Marty Pollack - Analyst
So effectively on that stress testing, it would be organic year-over-year.
Henning Kornbrekke - President, COO
That is just continuing operations.
Marty Pollack - Analyst
Okay. Just wondering with regard to the two business segments, the greatest potential for, let's say, successfully being able to maintain profitability -- or I should say mitigating the loss, is that in the process side where you could have the biggest swing in terms of that business? It seems that the costs here probably will come down, so that -- just if you would, describe the segments. Where could you find the best support in terms of --?
Henning Kornbrekke - President, COO
I think we are very comfortable with the support we are getting in Building Products. It is by far the largest segment probably; it represents 75% to 80% of our sales in 2009. We've taken a number of steps in both segments to substantially reduce the operating characteristics to run those businesses. So we don't feel overly exposed in either one of them.
One is obviously a process-driven business. We can tell you that we are down to 1.5 plants as we run, so we've already made some additional changes in that to streamline its costs. We've made the same kind of changes in our Building Products segment. I would tell you we are comfortable on both ends. We don't believe that we have any significant mitigating cost structure issues on either one of the segments.
Marty Pollack - Analyst
With regard to, again, to deal with being able to have a backstop on those covenants despite a 30% decline, I'm just wondering, what kind of implied decremental margin are you really expecting in a sense to be able to weather that?
Henning Kornbrekke - President, COO
Again, two questions over there. We've stress tested it with margins that get extremely low, but that is not what we are expecting. So I want to make that clear. We haven't given any guidance. We did indicate that we thought we would have a loss in the first quarter. We also indicated that we would have -- we'd be profitable in the second quarter.
We are still, at this particular point, telling you very clearly we believe that we will comply with the covenants. I think generally one can put the numbers together to certainly understand what our EBITDA would look like in those instances.
Marty Pollack - Analyst
Okay. Thank you.
Brian Lipke - Chairman, CEO
Just to answer two other questions that were previously posed. One was on the quarterly splits in 2008 that would be on a continuing ops basis without SCM. We will be filing our 10-K this afternoon -- we are expecting to. And there is a schedule in the back of it that at least shows the consolidated company by quarter without SCM, that total up to the consolidated full-year totals on a continuing basis.
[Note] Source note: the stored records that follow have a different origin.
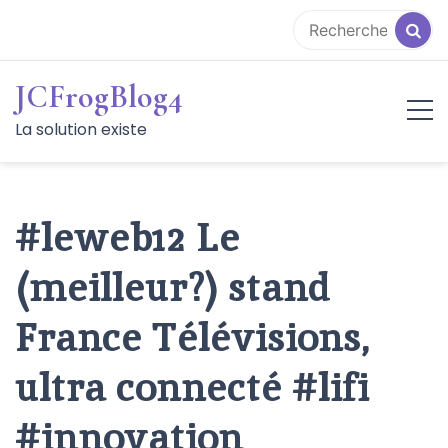
Aller
au
contenu
JCFrogBlog4
La solution existe
#leweb12 Le
(meilleur?) stand
France Télévisions,
ultra connecté #lifi
#innovation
And then the second question was asked, in the fourth quarter '08, how much D&A was in our Processed Metals segment. That was 1.3 million out of a total D&A in the fourth quarter of 8.1 million.
Operator
Since you have no further questions, I would now like to turn the call back over to Mr. Lipke for closing remarks. Please proceed.
Brian Lipke - Chairman, CEO
Thank you. Clearly these are unprecedented and very difficult times. I can tell you the entire management team and every member of the organization is focused on providing the best results that we possibly can in this very difficult environment. While we've taken a lot of aggressive actions over the course of 2007 and 2008, I can tell you that we are far from done, and we are going to continue to react to this environment as conditions warrant.
We are doing everything that is in line with our long-term strategy of being the low-cost producer, and I think that ends up positioning us well for both 2009 and weathering this storm, as well as a positive outlook as volumes begin to return, maybe later this year or in 2010.
Thank you all for your continued support, and we look forward to talking with you again at the end of next quarter.
Operator
Thank you for your participation in today's conference. This concludes the presentation. You may now disconnect. Have a good day.